KELEBEĞİN ÖMRÜ BİR GÜN
Etkinliğe Kozadan Kelebeğe adını vermişlerdi. “Kelebeğin ömrü bir gün. Ne biçim isim bu” diyenlere Nurel Teyzenin şöyle bir açıklaması oldu: “Dünyanın varoluşundan bugüne kadar geçen ve bundan sonra geçecek zamanı düşündüğümüzde bir insanın ömrü de kelebeğin ömrü kadar değil mi zaten? Biz bu ismi verirken ömrünün büyük kısmını küçük bir evin odasında yani kozasında geçiren engelli bireylere bugün yeniden doğma imkânı verildiği için seçtik.”

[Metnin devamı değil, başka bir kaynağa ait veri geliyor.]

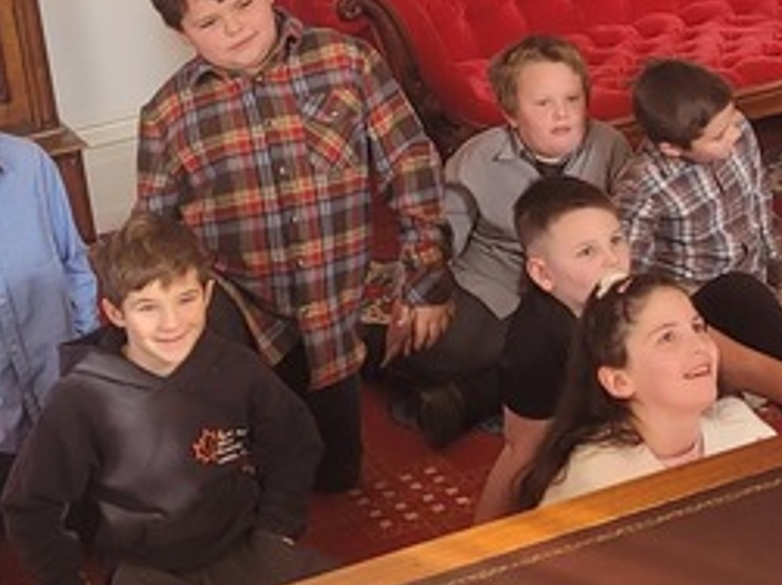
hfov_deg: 18.5
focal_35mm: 106
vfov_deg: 13.7
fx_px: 2393
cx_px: 520
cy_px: -6
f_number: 1.8
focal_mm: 5.4
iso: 80
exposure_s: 1/120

Sahnedeki hazırlıklar sürerken ben bir an önce başlamasını diliyordum çünkü aklım evde aç bıraktığım oğlumdaydı. Acaba babasının yaptığı yemeği yiyecek miydi? Uykuya geçerken sorun çıkarır mıydı ki? Olsundu, bir sorun olursa Kerem arardı zaten. Ben de gösteriyi yarım bırakır, çıkar, hemen eve giderdim.

TANGO İZLERKEN AĞLADIM
Derken ışıklar kapandı benim gözüm sürekli telefonumun ekranında tetikteydim. Perde açıldı. Itzhak Perlman’ın Tango’su çalmaya başladı. Sahneye tekerlekli sandalyesiyle bir kız çocuğu çıktı ve karşısında Kemal Bey ona eşlik ediyordu. Şimdiye kadar hiç tango izlerken ağlamamıştım. Bir yandan “Öykü dur, daha yeni başlıyoruz. Bu gösteri böyle nasıl biter” diye dudaklarımı yerken bir yandan da ağladığım için suçluluk hissettim. Çünkü muhtemelen bize düşen acımak, üzülmek, ah ah vah vah edip ağlamak dışında bir şeydi. Eğer o kız çocuğunun annesi kızına ağladığımı görürse daha çok üzülmez miydi? Neyse dudaklarımı koparana kadar yesem de tutmaya çalıştım kendimi ve dansı izledim. Gözüm artık sadece sahnedeki o minik ama cesareti, yaşam azmi kocaman o kızdaydı. Sırayla diğer Serabral Palsi hastası bireyler şarkı söyledi, kafkas dansı yaptı, harmandalı oynadı, tiyatroda rol aldı ve gece böylece son buldu.

UÇMALARINA İZİN VERELİM
Telefonumda hala bir arama yoktu, eve gittim. Yolda sadece benim istediğim kadar ve benim istediğim şeyleri yemediği için Onur’la aramdaki ilişkiye ne kadar zarar vermek üzere olduğumu gözden geçirdim. Sonuçta ben yediğinden tatmin olmasam da ölmüyordu oğlum, hasta da değildi. Oyun oynuyor, koşuyor, yaşının gerektirdiği her şeyi yapıyordu. O akşam sahneye çıkan çocuklardan birinin annesine bu şikâyetimi söylesem bana “Sen dert görmemişsin” derlerdi muhtemelen. Ama o çocuklar da bir şekilde devam ediyorlardı yaşamaya. Biz de varız diyordu, buradayız, devam ediyoruz. Annelerinin yaptığı da oturup üzülmek, gergin bir ebeveyn olmak dışında daha çözüm odaklı, hoşgörü ve bolca sabır barındıran şeylerdi. Bizim buradan payımıza düşen de bir gün kelebek olup uçmak isteyen engelli bir bireyin kanatlarını kırmayıp uçmasına izin vermekti.